BEGIN

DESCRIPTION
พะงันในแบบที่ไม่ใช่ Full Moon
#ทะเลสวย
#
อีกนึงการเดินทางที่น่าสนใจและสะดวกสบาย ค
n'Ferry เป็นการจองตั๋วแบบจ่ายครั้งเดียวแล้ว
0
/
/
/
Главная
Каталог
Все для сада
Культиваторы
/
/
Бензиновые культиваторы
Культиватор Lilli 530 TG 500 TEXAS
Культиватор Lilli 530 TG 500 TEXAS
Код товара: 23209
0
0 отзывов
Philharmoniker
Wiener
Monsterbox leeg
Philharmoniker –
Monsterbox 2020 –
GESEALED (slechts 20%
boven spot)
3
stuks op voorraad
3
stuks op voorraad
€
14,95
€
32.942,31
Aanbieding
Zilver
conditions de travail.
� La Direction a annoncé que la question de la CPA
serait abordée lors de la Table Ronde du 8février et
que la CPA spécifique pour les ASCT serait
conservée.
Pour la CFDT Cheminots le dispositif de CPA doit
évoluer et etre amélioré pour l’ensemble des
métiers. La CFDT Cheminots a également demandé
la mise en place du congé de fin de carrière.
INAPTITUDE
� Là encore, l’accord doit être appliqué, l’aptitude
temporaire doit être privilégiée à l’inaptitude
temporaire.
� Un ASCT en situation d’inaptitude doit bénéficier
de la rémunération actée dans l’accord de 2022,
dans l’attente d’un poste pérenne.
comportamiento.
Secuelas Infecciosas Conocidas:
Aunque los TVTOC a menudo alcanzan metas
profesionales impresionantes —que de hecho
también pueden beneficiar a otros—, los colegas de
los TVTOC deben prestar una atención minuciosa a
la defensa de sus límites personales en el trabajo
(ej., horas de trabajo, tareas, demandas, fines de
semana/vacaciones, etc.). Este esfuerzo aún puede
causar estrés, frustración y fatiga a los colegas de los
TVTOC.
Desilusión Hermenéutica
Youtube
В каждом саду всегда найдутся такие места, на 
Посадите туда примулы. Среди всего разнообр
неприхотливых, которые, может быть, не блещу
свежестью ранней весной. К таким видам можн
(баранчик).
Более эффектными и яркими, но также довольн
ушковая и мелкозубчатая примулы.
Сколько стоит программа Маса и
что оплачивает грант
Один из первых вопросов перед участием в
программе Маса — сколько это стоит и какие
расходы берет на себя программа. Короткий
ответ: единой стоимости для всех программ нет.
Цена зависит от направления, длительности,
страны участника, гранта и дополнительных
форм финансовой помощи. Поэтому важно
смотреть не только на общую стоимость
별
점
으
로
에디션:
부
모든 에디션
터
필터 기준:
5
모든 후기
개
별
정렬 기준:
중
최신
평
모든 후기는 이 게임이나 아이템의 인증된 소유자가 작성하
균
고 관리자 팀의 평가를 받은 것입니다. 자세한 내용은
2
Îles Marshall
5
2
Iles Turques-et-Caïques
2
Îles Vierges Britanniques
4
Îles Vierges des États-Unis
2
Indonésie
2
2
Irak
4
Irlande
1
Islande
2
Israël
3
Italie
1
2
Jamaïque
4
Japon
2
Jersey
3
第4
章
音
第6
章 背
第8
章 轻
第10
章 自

END

## [TASK GOAL]
All records above need to be set down again exactly as written.

## [RESPONSE BOX]
DESCRIPTION
พะงันในแบบที่ไม่ใช่ Full Moon
#ทะเลสวย
#
อีกนึงการเดินทางที่น่าสนใจและสะดวกสบาย ค
n'Ferry เป็นการจองตั๋วแบบจ่ายครั้งเดียวแล้ว
0
/
/
/
Главная
Каталог
Все для сада
Культиваторы
/
/
Бензиновые культиваторы
Культиватор Lilli 530 TG 500 TEXAS
Культиватор Lilli 530 TG 500 TEXAS
Код товара: 23209
0
0 отзывов
Philharmoniker
Wiener
Monsterbox leeg
Philharmoniker –
Monsterbox 2020 –
GESEALED (slechts 20%
boven spot)
3
stuks op voorraad
3
stuks op voorraad
€
14,95
€
32.942,31
Aanbieding
Zilver
conditions de travail.
� La Direction a annoncé que la question de la CPA
serait abordée lors de la Table Ronde du 8février et
que la CPA spécifique pour les ASCT serait
conservée.
Pour la CFDT Cheminots le dispositif de CPA doit
évoluer et etre amélioré pour l’ensemble des
métiers. La CFDT Cheminots a également demandé
la mise en place du congé de fin de carrière.
INAPTITUDE
� Là encore, l’accord doit être appliqué, l’aptitude
temporaire doit être privilégiée à l’inaptitude
temporaire.
� Un ASCT en situation d’inaptitude doit bénéficier
de la rémunération actée dans l’accord de 2022,
dans l’attente d’un poste pérenne.
comportamiento.
Secuelas Infecciosas Conocidas:
Aunque los TVTOC a menudo alcanzan metas
profesionales impresionantes —que de hecho
también pueden beneficiar a otros—, los colegas de
los TVTOC deben prestar una atención minuciosa a
la defensa de sus límites personales en el trabajo
(ej., horas de trabajo, tareas, demandas, fines de
semana/vacaciones, etc.). Este esfuerzo aún puede
causar estrés, frustración y fatiga a los colegas de los
TVTOC.
Desilusión Hermenéutica
Youtube
В каждом саду всегда найдутся такие места, на 
Посадите туда примулы. Среди всего разнообр
неприхотливых, которые, может быть, не блещу
свежестью ранней весной. К таким видам можн
(баранчик).
Более эффектными и яркими, но также довольн
ушковая и мелкозубчатая примулы.
Сколько стоит программа Маса и
что оплачивает грант
Один из первых вопросов перед участием в
программе Маса — сколько это стоит и какие
расходы берет на себя программа. Короткий
ответ: единой стоимости для всех программ нет.
Цена зависит от направления, длительности,
страны участника, гранта и дополнительных
форм финансовой помощи. Поэтому важно
смотреть не только на общую стоимость
별
점
으
로
에디션:
부
모든 에디션
터
필터 기준:
5
모든 후기
개
별
정렬 기준:
중
최신
평
모든 후기는 이 게임이나 아이템의 인증된 소유자가 작성하
균
고 관리자 팀의 평가를 받은 것입니다. 자세한 내용은
2
Îles Marshall
5
2
Iles Turques-et-Caïques
2
Îles Vierges Britanniques
4
Îles Vierges des États-Unis
2
Indonésie
2
2
Irak
4
Irlande
1
Islande
2
Israël
3
Italie
1
2
Jamaïque
4
Japon
2
Jersey
3
第4
章
音
第6
章 背
第8
章 轻
第10
章 自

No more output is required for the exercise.